Os zapatistas entendem que os partidos políticos partem de uma concepção individualista enquanto que os indígenas tem outra maneira de organizar a vida. Por isso, a proposta principal não é a de fazer uma campanha tradicional buscando votos, mas sim organizar o povo para desmontar o poder. “É um caminho coletivo e, não se confundam, não é uma luta pelo poder, mas uma luta civilizadora”.
Em 2006 os zapatistas estiveram na luta eleitoral com o que denominaram “Delegado Zero”, representado pelo subcomandante Marco, que andou pelo país realizando “a outra campanha”, discutindo com as gentes os grandes dramas do país.
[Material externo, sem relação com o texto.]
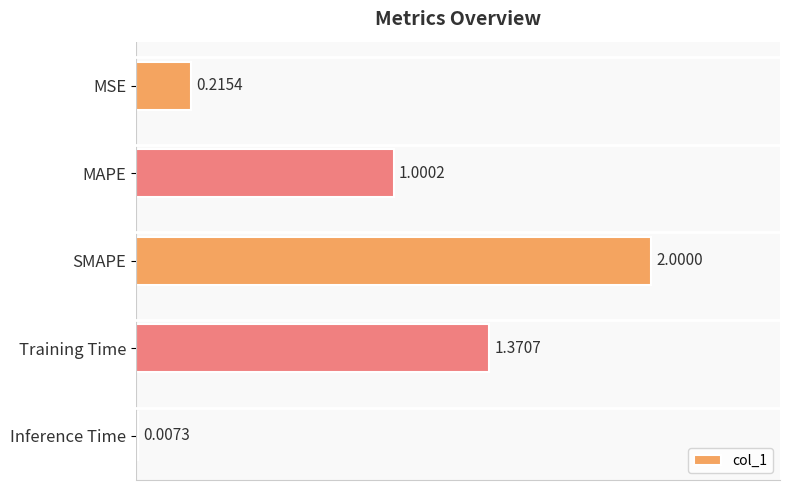

Where is the data nearest to the value 1?

MAPE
Mas, naqueles dias, foi uma ação paralela, fora da disputa. Para as próximas eleições eles estarão no processo, com uma candidata oficial, ocupando os espaços e tratando de expor suas propostas em nível nacional.
Entre os partidos de esquerda no México há muitas críticas a essa decisão dos zapatistas. Os políticos acusam os indígenas de estarem dividindo a esquerda, tirando votos de um possível candidato progressista. Mas, os zapatistas tem uma posição bastante clara, explicitada pelo comandante Filo: “Para nós, seja direita ou esquerda, tudo faz parte do mesmo projeto iniciado a 500 anos, do qual fomos excluídos. Por isso, vamos apresentar nossa proposta”.